From the records, return each line that has the word "gueuleton" in it.

Extracted page text data:
______________________________

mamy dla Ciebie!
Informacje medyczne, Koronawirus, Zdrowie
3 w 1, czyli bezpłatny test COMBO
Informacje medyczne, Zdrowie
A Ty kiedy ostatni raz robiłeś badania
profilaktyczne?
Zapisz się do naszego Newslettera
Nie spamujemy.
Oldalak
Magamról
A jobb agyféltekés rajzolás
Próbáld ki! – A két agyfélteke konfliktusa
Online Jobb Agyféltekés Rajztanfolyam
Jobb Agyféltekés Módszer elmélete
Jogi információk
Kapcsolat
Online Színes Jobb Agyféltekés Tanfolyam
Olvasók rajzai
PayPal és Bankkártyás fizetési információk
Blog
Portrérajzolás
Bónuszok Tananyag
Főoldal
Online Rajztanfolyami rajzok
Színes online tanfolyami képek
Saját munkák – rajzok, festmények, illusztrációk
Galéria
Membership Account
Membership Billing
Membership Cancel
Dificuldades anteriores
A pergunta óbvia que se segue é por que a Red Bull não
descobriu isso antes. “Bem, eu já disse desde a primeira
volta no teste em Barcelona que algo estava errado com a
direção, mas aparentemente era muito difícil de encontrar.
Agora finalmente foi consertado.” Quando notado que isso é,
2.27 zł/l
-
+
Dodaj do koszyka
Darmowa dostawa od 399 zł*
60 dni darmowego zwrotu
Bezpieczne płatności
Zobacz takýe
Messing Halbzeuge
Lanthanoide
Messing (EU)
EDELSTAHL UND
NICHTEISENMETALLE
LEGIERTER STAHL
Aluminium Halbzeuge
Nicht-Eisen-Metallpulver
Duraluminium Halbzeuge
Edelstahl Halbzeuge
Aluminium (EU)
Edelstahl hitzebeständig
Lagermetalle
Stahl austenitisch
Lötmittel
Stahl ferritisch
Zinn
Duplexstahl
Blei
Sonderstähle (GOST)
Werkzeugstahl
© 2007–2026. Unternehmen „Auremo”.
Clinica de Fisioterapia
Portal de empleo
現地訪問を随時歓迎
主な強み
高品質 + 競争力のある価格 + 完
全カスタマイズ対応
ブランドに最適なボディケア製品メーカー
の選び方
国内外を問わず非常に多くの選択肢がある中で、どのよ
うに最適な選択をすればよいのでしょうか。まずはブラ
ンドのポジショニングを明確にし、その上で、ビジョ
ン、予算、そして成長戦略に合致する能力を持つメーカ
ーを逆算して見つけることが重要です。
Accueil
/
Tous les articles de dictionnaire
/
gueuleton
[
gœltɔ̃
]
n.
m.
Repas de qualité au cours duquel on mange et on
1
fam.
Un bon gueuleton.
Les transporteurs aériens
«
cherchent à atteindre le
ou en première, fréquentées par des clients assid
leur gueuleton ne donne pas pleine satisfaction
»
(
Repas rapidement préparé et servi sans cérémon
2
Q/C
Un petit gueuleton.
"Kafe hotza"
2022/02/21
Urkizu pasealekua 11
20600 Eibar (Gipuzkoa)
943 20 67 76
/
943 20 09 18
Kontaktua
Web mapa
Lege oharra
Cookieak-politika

______________________________

Answer box:
gueuleton
Un bon gueuleton.
leur gueuleton ne donne pas pleine satisfaction
Un petit gueuleton.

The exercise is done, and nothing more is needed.